To sum up, the majority of the incentives offered have a fiscal base delivered through the reduction in or exclusion from tax or duty payments to investors in lead and/or priority sectors meeting the threshold level of investment stipulated in the Act creating a distinguishing investments in the lead and priority sectors. However, amendments that have been to finance bill almost annually since 1997 –mostly to curb tax avoidance and evasion have gradually been harmonising fiscal incentives, eliminating differences in incentives offered in the different categories of investment “opportunities”, almost making award of investor benefits automatic and gradually eroding the role of the Certificate of Incentives of giving priority to lead or priority sectors.

4.2.3 Dispute Settlement

The 1997 Investment Act provides for negotiation and settlement of disputes between both Tanzanian and foreign enterprises, the TIC and central government. Upon failure to reach an amicable settlement through this channel, arbitration can be sought through the national laws and through ICSID. Efforts made to strengthen and streamline arbitration through national laws led to the formation of Commercial Court two years ago to expedite litigation of commercial disputes. Despite these efforts, UNCTAD (2001) points out that difficulties in enforcing contractual obligations especially in relation to debt collection from local customers of foreign affiliates, and lack of transparency and timeliness in resolution of commercial disputes continue to be the prime weakness in framework for settling investment and businesses related disputes at the national level.
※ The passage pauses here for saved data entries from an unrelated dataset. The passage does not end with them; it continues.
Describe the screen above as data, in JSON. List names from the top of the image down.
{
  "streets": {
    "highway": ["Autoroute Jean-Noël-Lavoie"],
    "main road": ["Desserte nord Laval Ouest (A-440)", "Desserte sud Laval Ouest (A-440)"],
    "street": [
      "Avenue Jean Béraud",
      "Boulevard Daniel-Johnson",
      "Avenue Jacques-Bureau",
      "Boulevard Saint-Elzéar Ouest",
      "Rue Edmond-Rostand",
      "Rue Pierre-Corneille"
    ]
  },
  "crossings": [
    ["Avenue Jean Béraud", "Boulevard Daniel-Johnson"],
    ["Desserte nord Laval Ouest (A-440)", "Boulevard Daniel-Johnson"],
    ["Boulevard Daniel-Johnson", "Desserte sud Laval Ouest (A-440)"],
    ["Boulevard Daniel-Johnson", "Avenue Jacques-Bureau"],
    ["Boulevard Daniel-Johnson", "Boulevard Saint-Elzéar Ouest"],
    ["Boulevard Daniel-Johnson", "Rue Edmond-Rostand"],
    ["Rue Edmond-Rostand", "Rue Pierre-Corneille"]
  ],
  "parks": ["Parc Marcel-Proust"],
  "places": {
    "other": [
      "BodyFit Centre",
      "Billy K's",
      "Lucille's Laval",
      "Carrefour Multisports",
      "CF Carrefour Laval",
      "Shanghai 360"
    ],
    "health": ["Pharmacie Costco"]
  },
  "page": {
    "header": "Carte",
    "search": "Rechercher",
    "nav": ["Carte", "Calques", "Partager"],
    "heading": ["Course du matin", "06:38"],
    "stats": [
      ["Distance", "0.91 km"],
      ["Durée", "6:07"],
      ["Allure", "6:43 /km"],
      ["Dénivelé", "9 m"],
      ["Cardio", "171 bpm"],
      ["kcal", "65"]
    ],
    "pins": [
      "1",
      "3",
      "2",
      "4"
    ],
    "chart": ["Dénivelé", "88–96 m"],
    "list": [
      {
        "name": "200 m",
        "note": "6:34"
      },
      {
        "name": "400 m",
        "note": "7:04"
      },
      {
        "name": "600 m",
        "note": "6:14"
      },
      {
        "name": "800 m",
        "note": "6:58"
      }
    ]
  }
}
4.3 Bilateral/Regional Agreements on Investments




4.3.1 Bilateral Investment Treaties

Tanzania has bilateral treaties for promotion and protection of FDI with United Kingdom, Switzerland, Germany and Swaziland.



4.3.2 Bilateral Treaties for Avoidance of Double Taxation (DTT)

Tanzania has also signed bilateral investment treaties for the avoidance of double taxation with Denmark, India, Italy, Norway, Sweden, Zambia, Finland, Kenya and Canada



5.0 Policy making Process for INVESTMENT Issues




5.1 National Policy Objectives for Investment

The main aim of promoting investments as gleaned from key policy documents is to facilitate sustainable long-term poverty reducing economic growth in the country and to foster the smooth and beneficial integration of the Tanzania economy into global economy.



5.2 Policy Formulation Process

The process begins with an idea and/or concern on the gap(s) that the absence of a particular policy raise. In the case of investment in Tanzania, the Planning and Privatisation Ministry, and the Ministry of Finance would be involved in identifying problems. Outside experts are invited to these deliberations in an advisory or consultancy capacity. Opinions may also be solicited from a broader group of stakeholders affected This may take the form of a policy dialogue workshop(s), focus group discussions or written feedback as deemed appropriate for the occasion and sometimes a combination of these methods may be used if the size of stakeholders group and finances merit so.


One popular method is the involvement of various stakeholders in preparing the budget. Various stakeholders including industrialists, farmers, academicians, politicians, experts from the various sectors, trade unions etc. participate in the preparation of the budget. The government has been committed to this process since 1996 as a means of creating a friendly investment climate and tax regime. Moreover the key policy documents like the Vision 2025 and the PSRP were subjected through an intensive consultation process.
Draft policies are then amended as necessary and submitted to the Cabinet Secretariat for the approval of the Cabinet. The Policy is usually read in the Parliament as a formality since it is the Cabinet that has the final say in the policy making process.